I've previously used Argo Worfklows, which I prefer because I already have a Kubernetes environment and because it runs containers, it's totally language-agnostic which I think is a huge benefit. It also has a huge number of features for defining and controlling the workflows. Downside is that it's configuration/definition YAML's can get large and a bit messy (as YAMLs are want to do) - however, templated workflows are coming soon, which should hopefully reduce the noise.

Personally I'm reticent to use anything that re-implements its own full scheduling system instead of hooking into a pre-existing (and probably more bulletproof) one (i.e. K8s scheduler), and anything that _requires_ me to write all of my ETL/schedulable code in Python.

1 comments

Argo implements its own scheduler AFAIK, otherwise how would it manage dependencies and the execution graph. The part that Argo is using K8S for is orchestration, which Airflow can do as well with the KubernetesPodOperator, but it's not a cloud native solution and it spins the whole scheduler and backend for each task.

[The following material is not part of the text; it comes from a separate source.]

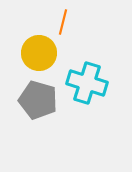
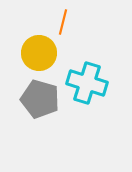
gray pentagon: moved 2 px right, 1 px up
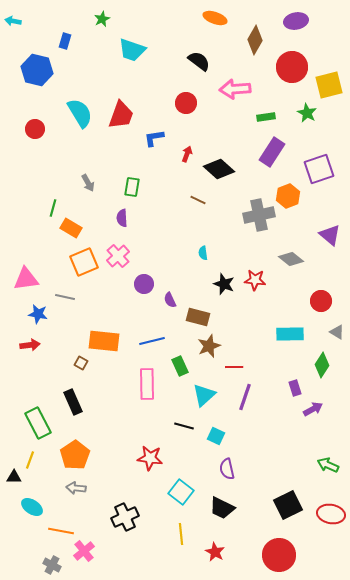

We tried to make Polyaxon[0] work with Airflow for Machine Learning specific workflows, but it was very painful and it does not have a good state/artifacts management, which leaves the users tweaking around. We end up making a simple abstraction on top K8S, much easier, to provide features for parallel executions, dependencies, failure handling, retries, ... as well as handling ML specific graphs such as hyperparameter tuning and distributed scheduling.

[0]: https://github.com/polyaxon/polyaxon

Oh interesting, TIL.

By the way, Polyaxon looks awesome, I’ve been wanting to try it for a while, but just don’t have any machine learning projects in the pipeline at the moment alas.